|
|||||||||||||||||||||
|
Merhaba değerli dinleyiciler. Güzel bir Beijing havasıyla sizlerleyiz bugün. Konuğum, Sayın Murat Telek'le Çin'e bakışını ve buradaki yaşamını konuşacağız.
CRI- Murat Bey, programımıza hoş geldiniz.
Murat Telek- Hoş bulduk.
CRI- Sizi tanıyarak başlayalım sohbetimize. Kimdir Murat Telek?

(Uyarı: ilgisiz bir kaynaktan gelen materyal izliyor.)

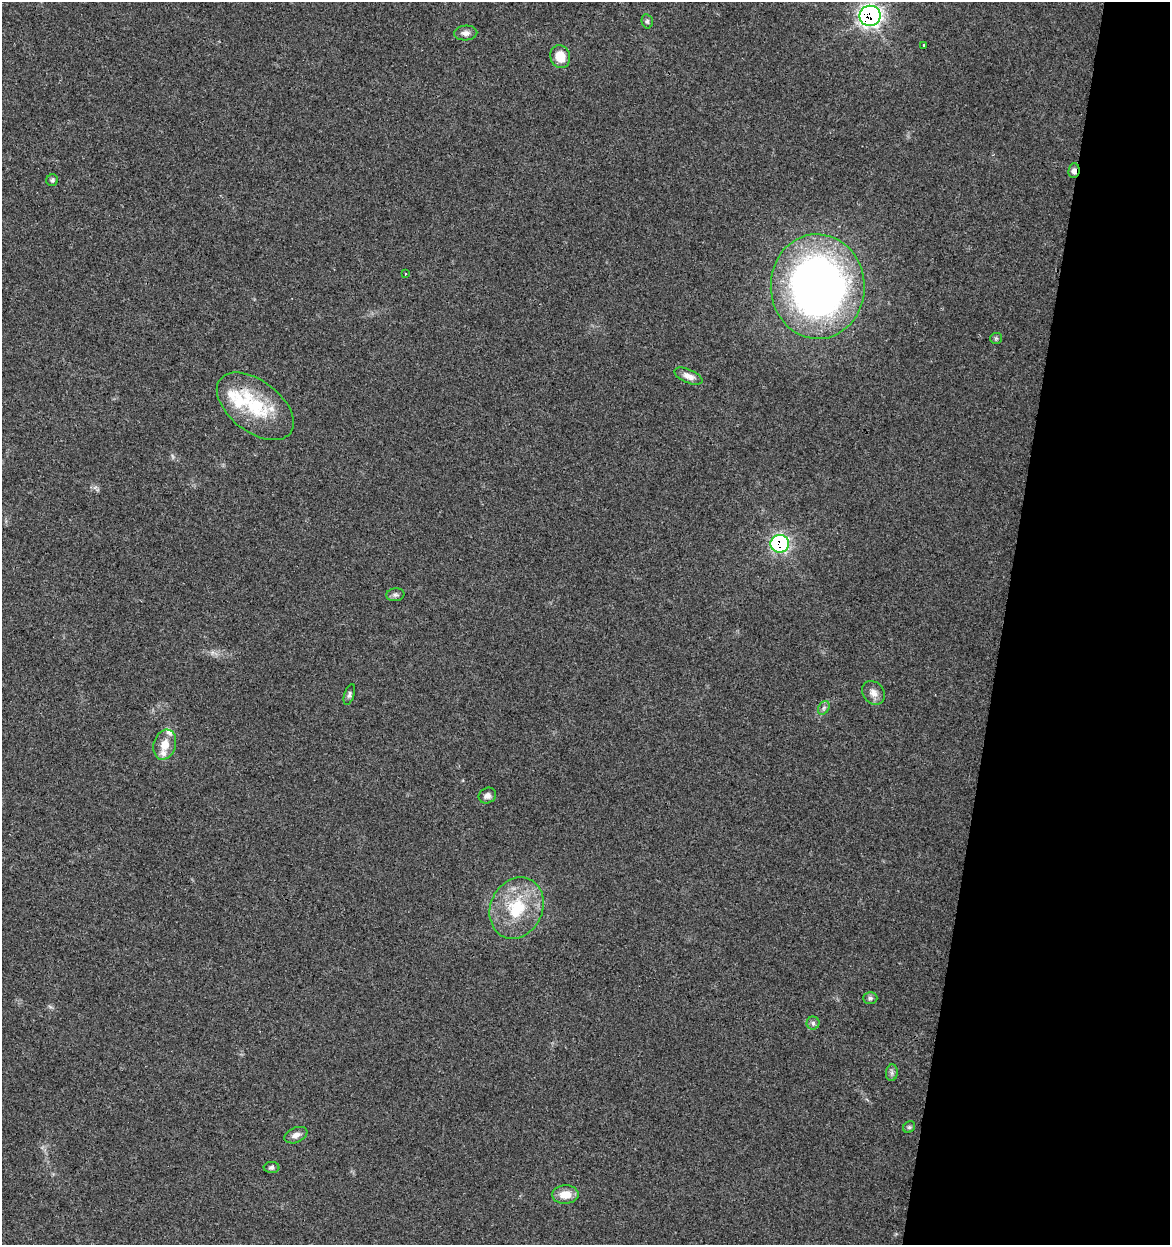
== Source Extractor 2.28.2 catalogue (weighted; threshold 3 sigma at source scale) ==
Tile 8 of 4 x 4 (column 4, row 2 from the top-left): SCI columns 3790-4957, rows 2488-3730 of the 5182 x 4982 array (HDU 1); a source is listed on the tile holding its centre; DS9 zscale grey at full resolution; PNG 1172 x 1247 px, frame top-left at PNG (2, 2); each listed source drawn as its Kron ellipse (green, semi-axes under 4 px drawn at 4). Shown black and unused: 14% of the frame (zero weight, under 3 of 4 exposures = <1% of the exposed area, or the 3 px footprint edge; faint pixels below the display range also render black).
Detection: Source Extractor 2.28.2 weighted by HDU 2 'WHT'; one run over the whole footprint, this tile lists its part. Background 0.0353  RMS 0.0034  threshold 0.0155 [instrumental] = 3 sigma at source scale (4.5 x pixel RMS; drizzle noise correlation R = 1.50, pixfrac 1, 0.0396/0.0396 arcsec/px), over >= 5 px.
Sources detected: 32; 5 inside a brighter listed object's ellipse — not listed separately; the other 27 listed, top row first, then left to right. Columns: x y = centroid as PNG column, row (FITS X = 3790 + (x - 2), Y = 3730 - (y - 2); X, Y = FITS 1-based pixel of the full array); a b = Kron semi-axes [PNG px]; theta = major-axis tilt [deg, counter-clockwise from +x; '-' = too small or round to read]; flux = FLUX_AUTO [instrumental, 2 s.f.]
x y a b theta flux
870 16 10 10 - 120
647 21 7 5 -76 0.71
466 33 11 7 3 1.6
924 45 4 3 - 0.95
560 57 12 9 -72 5.8
1074 171 7 5 84 1.4
52 180 6 5 - 0.67
405 274 3 2 - 0.55
818 287 52 47 -88 240
996 338 6 5 - 0.52
688 376 15 6 -23 2.3
255 406 44 25 -38 21
780 544 9 9 - 60
395 595 9 6 7 0.91
873 693 13 10 -53 2.4
349 694 11 5 73 0.93
824 708 7 5 59 0.84
165 745 15 11 74 4.8
487 796 9 7 29 1.6
517 908 32 26 65 18
870 998 7 6 - 0.81
813 1023 6 6 - 0.82
892 1073 8 6 83 0.96
909 1127 6 5 - 0.59
296 1135 12 7 23 2
272 1167 8 5 2 0.89
565 1195 13 9 1 5
Overlapping masked pixels (flux is a lower limit): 3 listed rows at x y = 870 16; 1074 171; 780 544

M.T.- Görüşme için, teşekkür ederim. İsmim, Murat Telek. 1971 doğumluyum. İstanbul Teknik Üniversitesi, İşletme Mühendisliği ve Kadıköy Anadolu Lisesi mezunuyum. Okulu bitirdikten sonra, İşletme mastırı süresince, altı ay kadar bir fast food restoranında vardiya müdürü olarak çalıştım. Arkasından bir sene kadarda, EkTrans isminde Uluslararası nakliyat firmasında, pazarlama müdürü olarak çalıştım. Askerliğin ardından, Demirdöküm firmasına girdim. Yaklaşık on senedir, Demirdöküm'de çalışıyorum. Dört sene ihracat bölümünde çalıştım Türkiye'de. Altı senedir de Çin'de çalışıyorum. Bir sene, Shanghai'da kaldık. Beş senedir de Beijing'deyiz.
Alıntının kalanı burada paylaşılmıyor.